EXCERPTED RECORDS: Begin

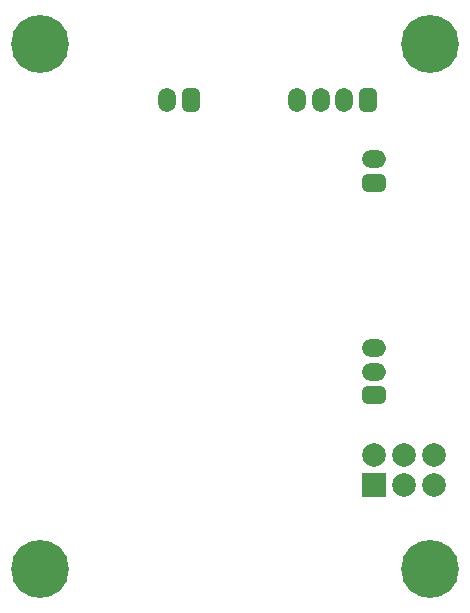
<source format=gbs>
G04*
G04 #@! TF.GenerationSoftware,Altium Limited,Altium Designer,20.0.2 (26)*
G04*
G04 Layer_Color=8150272*
%FSLAX25Y25*%
%MOIN*%
G70*
G01*
G75*
%ADD31R,0.07893X0.07893*%
%ADD32C,0.07893*%
G04:AMPARAMS|DCode=33|XSize=59.24mil|YSize=80.9mil|CornerRadius=17.81mil|HoleSize=0mil|Usage=FLASHONLY|Rotation=90.000|XOffset=0mil|YOffset=0mil|HoleType=Round|Shape=RoundedRectangle|*
%AMROUNDEDRECTD33*
21,1,0.05924,0.04528,0,0,90.0*
21,1,0.02362,0.08090,0,0,90.0*
1,1,0.03562,0.02264,0.01181*
1,1,0.03562,0.02264,-0.01181*
1,1,0.03562,-0.02264,-0.01181*
1,1,0.03562,-0.02264,0.01181*
%
%ADD33ROUNDEDRECTD33*%
%ADD34O,0.08090X0.05924*%
G04:AMPARAMS|DCode=35|XSize=59.24mil|YSize=80.9mil|CornerRadius=17.81mil|HoleSize=0mil|Usage=FLASHONLY|Rotation=180.000|XOffset=0mil|YOffset=0mil|HoleType=Round|Shape=RoundedRectangle|*
%AMROUNDEDRECTD35*
21,1,0.05924,0.04528,0,0,180.0*
21,1,0.02362,0.08090,0,0,180.0*
1,1,0.03562,-0.01181,0.02264*
1,1,0.03562,0.01181,0.02264*
1,1,0.03562,0.01181,-0.02264*
1,1,0.03562,-0.01181,-0.02264*
%
%ADD35ROUNDEDRECTD35*%
%ADD36O,0.05924X0.08090*%
%ADD37C,0.19310*%
D31*
X122047Y38976D02*
D03*
D32*
Y48976D02*
D03*
X132047Y38976D02*
D03*
Y48976D02*
D03*
X142047Y38976D02*
D03*
Y48976D02*
D03*
D33*
X122047Y139764D02*
D03*
Y68898D02*
D03*
D34*
Y147638D02*
D03*
Y76772D02*
D03*
Y84646D02*
D03*
D35*
X61024Y167323D02*
D03*
X120079D02*
D03*
D36*
X53150D02*
D03*
X96457D02*
D03*
X104331D02*
D03*
X112205D02*
D03*
D37*
X140748Y186024D02*
D03*
X10827D02*
D03*
X140748Y10827D02*
D03*
X10827D02*
D03*
M02*

</source>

EXCERPTED RECORDS: End

● ACTION ITEM
Please write out, exactly as they appear, only the lines from the one holding "1,1,0.03562,-0.01181,-0.02264*" through the end of the data.

● WRITTEN RESPONSE
1,1,0.03562,-0.01181,-0.02264*
%
%ADD35ROUNDEDRECTD35*%
%ADD36O,0.05924X0.08090*%
%ADD37C,0.19310*%
D31*
X122047Y38976D02*
D03*
D32*
Y48976D02*
D03*
X132047Y38976D02*
D03*
Y48976D02*
D03*
X142047Y38976D02*
D03*
Y48976D02*
D03*
D33*
X122047Y139764D02*
D03*
Y68898D02*
D03*
D34*
Y147638D02*
D03*
Y76772D02*
D03*
Y84646D02*
D03*
D35*
X61024Y167323D02*
D03*
X120079D02*
D03*
D36*
X53150D02*
D03*
X96457D02*
D03*
X104331D02*
D03*
X112205D02*
D03*
D37*
X140748Y186024D02*
D03*
X10827D02*
D03*
X140748Y10827D02*
D03*
X10827D02*
D03*
M02*

</source>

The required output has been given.